When Neil Armstrong set foot on the moon, he won instant fame. Yet this accomplished engineer and test pilot was so determined to stay out of the limelight that few know the personal story of how his rare combination of talent, luck and experience led to his successful command of Apollo 11. NOVA presents an intimate portrait of an unassuming American hero through interviews with Armstrong’s family and friends.

 

This program will encore Sat., Nov. 18, 10:00 pm.

 

NOVA
Mystery of Easter Island

 

A remote, bleak speck of rock in the Pacific, Easter Island, or Rapa Nui, has mystified the world ever since the first Europeans arrived in 1722. How and why did the ancient islanders build and move nearly 900 giant statues, or moai, weighing as much as 86 tons each? And how did they transform a presumed paradise into a treeless wasteland, bringing ruin upon their island and themselves? NOVA explores controversial recent claims that challenge decades of previous thinking about the islanders, who have been accused of everything from ecocide to cannibalism. Among the radical new theories is that the islanders used ropes to “walk” the statues upright, like moving a fridge. With the help of an accurate 15-ton replica statue, a NOVA team sets out to test this high-risk, seemingly unlikely theory – serving up plenty of action and surprises in this fresh investigation of one of the ancient world’s most intriguing enigmas.

 

NOVA
Arctic Ghost Ship

 

Unravel the greatest mystery in Arctic exploration: 160 years ago, the Franklin Expedition to chart the Northwest Passage vanished.

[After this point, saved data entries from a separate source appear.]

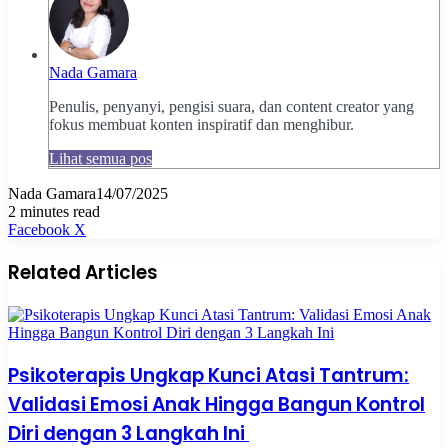
Nada Gamara
Penulis, penyanyi, pengisi suara, dan content creator yang
fokus membuat konten inspiratif dan menghibur.
Lihat semua pos
Nada Gamara
14/07/2025
2 minutes read
Pinterest
WhatsApp
Share
Print
Facebook
X
via
Email
Related Articles
Psikoterapis Ungkap Kunci Atasi Tantrum:
Validasi Emosi Anak Hingga Bangun Kontrol
Diri dengan 3 Langkah Ini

Now, a Canadian team discovers one of Franklin’s lost ships – a vital clue to the fate of the ill-starred expedition.

 

NOVA
Sunken Ship Rescue

 

NOVA follows the epic operation to secure, raise and salvage the Costa Concordia cruise ship, which ran aground and capsized off the coast of Italy on January 13, 2012, killing 32 people. The wreck stretches the length of three football fields, weighs 45,000 tons and lay half submerged on the site of a protected reef, with a 160-foot-long hole in its hull. Moving it from its precarious perch on the edge of an underwater cliff is a huge technical and logistical challenge. NOVA joins a team of more than 500 divers and engineers working around the clock as they attempt the biggest ship recovery project in history.